Task prompt:
Copy out each line of the data that holds the word "round".

Items listed in a dataset

● ● ● ● ● ● ●

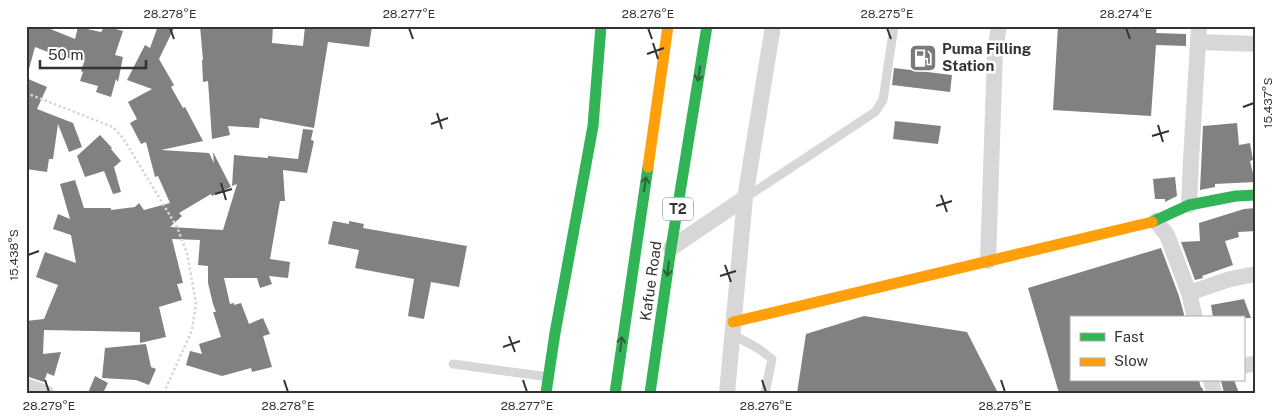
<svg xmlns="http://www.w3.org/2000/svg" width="1282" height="419" viewBox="0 0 1282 419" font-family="'Public Sans',sans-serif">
  <rect width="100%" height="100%" fill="#fff"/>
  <g fill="#818181">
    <polygon points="26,26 43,26 75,39 78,27 101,32 105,26 123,31 115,55 123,57 118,82 116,79 111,97 96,92 98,86 80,81 83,72 81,71 84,62 53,54 35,47 29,69 26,68"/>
    <polygon points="158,26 175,26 159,59 174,85 171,87 183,108 185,107 203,141 161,150 209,153 214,163 213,152 231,187 212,196 211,194 179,213 182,216 170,227 223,230 237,184 232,186 234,155 268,158 268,156 298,159 303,129 313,130 311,140 314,141 307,173 283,170 285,201 280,201 270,259 290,262 288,278 269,276 272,284 260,288 257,278 224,278 230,304 234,303 234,305 241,303 249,324 263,318 270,334 263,336 272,367 252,372 251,368 222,376 186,365 190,351 202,354 199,344 221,337 213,312 216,312 213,304 208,283 208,266 198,265 200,240 172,239 183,283 177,284 182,300 159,307 166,337 140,343 140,332 44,330 43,354 61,352 54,376 47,373 44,382 26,376 26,359 29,360 26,321 44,319 58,285 36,277 45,252 76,263 71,235 53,229 58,214 70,219 60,184 75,180 84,208 111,208 111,210 135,207 139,203 144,210 170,203 158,176 155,177 146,142 141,144 130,123 137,119 128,102 152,89 127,80 145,45 150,48"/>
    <polygon points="200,26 273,26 272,43 303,46 305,26 372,26 369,47 328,42 314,128 260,118 259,128 228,126 230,135 212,139 208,81 203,82 202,60 203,60"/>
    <polygon points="1058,26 1157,26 1156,33 1186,34 1186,46 1156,45 1151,116 1053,110"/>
    <polygon points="894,68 952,75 950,92 892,85"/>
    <polygon points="26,78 47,87 37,109 73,123 82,147 69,152 58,124 53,159 49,159 47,172 26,169"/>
    <polygon points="895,121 941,126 938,144 893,139"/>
    <polygon points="1237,123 1239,145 1250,143 1253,160 1250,161 1255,182 1215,184 1215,187 1200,190 1203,126"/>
    <polygon points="100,135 112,148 111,149 121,161 114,167 121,192 113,194 104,171 85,177 77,156"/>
    <polygon points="1175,177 1177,196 1165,202 1165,199 1155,199 1153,179"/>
    <polygon points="1256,208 1256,231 1238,232 1239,237 1225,241 1233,265 1202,276 1203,278 1195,280 1181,242 1200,241 1199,223 1244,209"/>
    <polygon points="333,221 349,224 349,221 364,224 363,228 467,246 459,287 431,282 424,319 408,316 414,279 355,268 359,250 328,244"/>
    <polygon points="1161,248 1179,296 1185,318 1071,318 1071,380 1199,380 1201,388 1202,387 1204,393 1059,393 1028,288"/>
    <polygon points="1244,299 1251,318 1213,318 1211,305"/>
    <polygon points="864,316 967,332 998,393 797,393 806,334"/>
    <polygon points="146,344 151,367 156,369 149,385 136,380 102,378 105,348"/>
    <polygon points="95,376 108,383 103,393 88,393"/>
    <polygon points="1223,380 1234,380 1239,393 1224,393 1221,381"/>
  </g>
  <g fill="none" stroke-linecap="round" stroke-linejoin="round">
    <polyline stroke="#d6d6d6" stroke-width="2.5" stroke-dasharray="2.5 2.5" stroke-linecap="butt" points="26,93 113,127 123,138 177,227 187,253 196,303 192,330 166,388 167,393"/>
    <g stroke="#d7d7d7" stroke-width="9">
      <polyline points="745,198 875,112 883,100 894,26"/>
      <polyline points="732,334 759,349 772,359 765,393"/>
      <polyline points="453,364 549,377"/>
    </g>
    <g stroke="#d7d7d7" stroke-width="16">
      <polyline points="1198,42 1256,44"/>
      <polyline points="1189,205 1191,160 1199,26"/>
      <polyline points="1156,221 1167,235 1189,293 1195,318"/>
      <polyline points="671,248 745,198"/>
      <polyline points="988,261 995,51 999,26"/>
      <polyline points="1189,293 1230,279 1256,274"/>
      <polyline points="1243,366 1256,363"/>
      <polyline points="1211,380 1214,393"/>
      <polyline points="26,386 46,393"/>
      <polyline points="727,393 745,198 773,26"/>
    </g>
    <g stroke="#30b455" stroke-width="11">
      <polyline points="1152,222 1189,205 1236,196 1256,195"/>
      <polyline points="546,393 555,333 593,126 601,26"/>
      <polyline points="615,393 648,167"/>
      <polyline points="650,393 671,248 707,26"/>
    </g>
    <g stroke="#ff9f0a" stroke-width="11">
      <polyline points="648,167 668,26"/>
      <polyline points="733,322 1152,222"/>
    </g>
  </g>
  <defs><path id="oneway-shaft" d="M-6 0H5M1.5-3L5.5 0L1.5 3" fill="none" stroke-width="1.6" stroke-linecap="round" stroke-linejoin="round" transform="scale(1.25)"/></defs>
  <g stroke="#32603f">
    <use href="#oneway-shaft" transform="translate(699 74) rotate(99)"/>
    <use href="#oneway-shaft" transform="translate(645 184) rotate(-82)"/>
    <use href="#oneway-shaft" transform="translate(668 269) rotate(98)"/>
    <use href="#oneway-shaft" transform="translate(621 344) rotate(-83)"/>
  </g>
  <path fill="none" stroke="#333" stroke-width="2" d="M170,28L174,39M409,28L413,39M648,28L652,39M887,28L891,39M1126,28L1130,39M653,43L658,59M647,54L664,48M1243,107L1254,103M437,113L442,129M431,124L448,118M1158,125L1163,142M1152,136L1169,131M221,183L226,200M215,194L232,189M941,195L947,212M936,206L952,201M28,255L39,251M725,265L731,282M720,276L736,271M509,336L515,352M503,347L520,341M45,380L49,392M284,380L288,392M523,380L527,392M762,380L766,392M1001,380L1005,392"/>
  <defs>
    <g id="fuel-square" transform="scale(1.4375)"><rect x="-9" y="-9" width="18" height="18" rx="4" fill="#7a7a7a" stroke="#fff"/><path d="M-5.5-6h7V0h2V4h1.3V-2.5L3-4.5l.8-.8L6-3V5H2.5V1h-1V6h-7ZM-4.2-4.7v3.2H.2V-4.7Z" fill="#fff"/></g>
  </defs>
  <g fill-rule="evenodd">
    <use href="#fuel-square" x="923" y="58"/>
  </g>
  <g text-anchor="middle" stroke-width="5" stroke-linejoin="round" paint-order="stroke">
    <rect fill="#fff" stroke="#707070" stroke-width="1" x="663" y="197.5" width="30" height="23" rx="4"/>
    <g font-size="14" font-weight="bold" fill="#333">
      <text x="678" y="214">T2</text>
    </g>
    <g font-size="15" font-weight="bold" fill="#333" stroke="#fff" text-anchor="start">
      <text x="942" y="54">Puma Filling<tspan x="942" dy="17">Station</tspan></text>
    </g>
    <g font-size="15" fill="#333" stroke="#fff">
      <text transform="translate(651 281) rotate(-82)" y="5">Kafue Road</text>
    </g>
  </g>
  <rect width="1282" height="419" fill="none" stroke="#ffffff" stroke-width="55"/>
  <rect x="1070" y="316" width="175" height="65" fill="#ffffff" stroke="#adadad"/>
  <rect x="1080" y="333" width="25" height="8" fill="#30b455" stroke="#adadad"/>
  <text x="1114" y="342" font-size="15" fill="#333333">Fast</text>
  <rect x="1080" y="358" width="25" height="8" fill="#ff9f0a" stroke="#adadad"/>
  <text x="1114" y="366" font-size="15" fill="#333333">Slow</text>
  <path d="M40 60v8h106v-8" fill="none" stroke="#333333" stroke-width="2.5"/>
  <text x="48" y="60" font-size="15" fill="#333333" stroke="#ffffff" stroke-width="4" paint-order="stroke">50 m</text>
  <rect x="28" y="28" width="1226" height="364" fill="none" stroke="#333" stroke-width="2"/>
  <g font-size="12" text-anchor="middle" fill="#333">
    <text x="170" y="18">28.278°E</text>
    <text x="409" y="18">28.277°E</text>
    <text x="648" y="18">28.276°E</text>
    <text x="887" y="18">28.275°E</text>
    <text x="1126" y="18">28.274°E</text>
    <text transform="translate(1268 103) rotate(-90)" y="4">15.437°S</text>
    <text transform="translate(14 255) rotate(-90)" y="4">15.438°S</text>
    <text x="49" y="410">28.279°E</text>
    <text x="288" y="410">28.278°E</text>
    <text x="527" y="410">28.277°E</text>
    <text x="766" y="410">28.276°E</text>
    <text x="1005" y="410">28.275°E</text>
  </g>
</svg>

● ● ● ● ● ● ●

Your response:
  <g fill="none" stroke-linecap="round" stroke-linejoin="round">
  <defs><path id="oneway-shaft" d="M-6 0H5M1.5-3L5.5 0L1.5 3" fill="none" stroke-width="1.6" stroke-linecap="round" stroke-linejoin="round" transform="scale(1.25)"/></defs>
  <g text-anchor="middle" stroke-width="5" stroke-linejoin="round" paint-order="stroke">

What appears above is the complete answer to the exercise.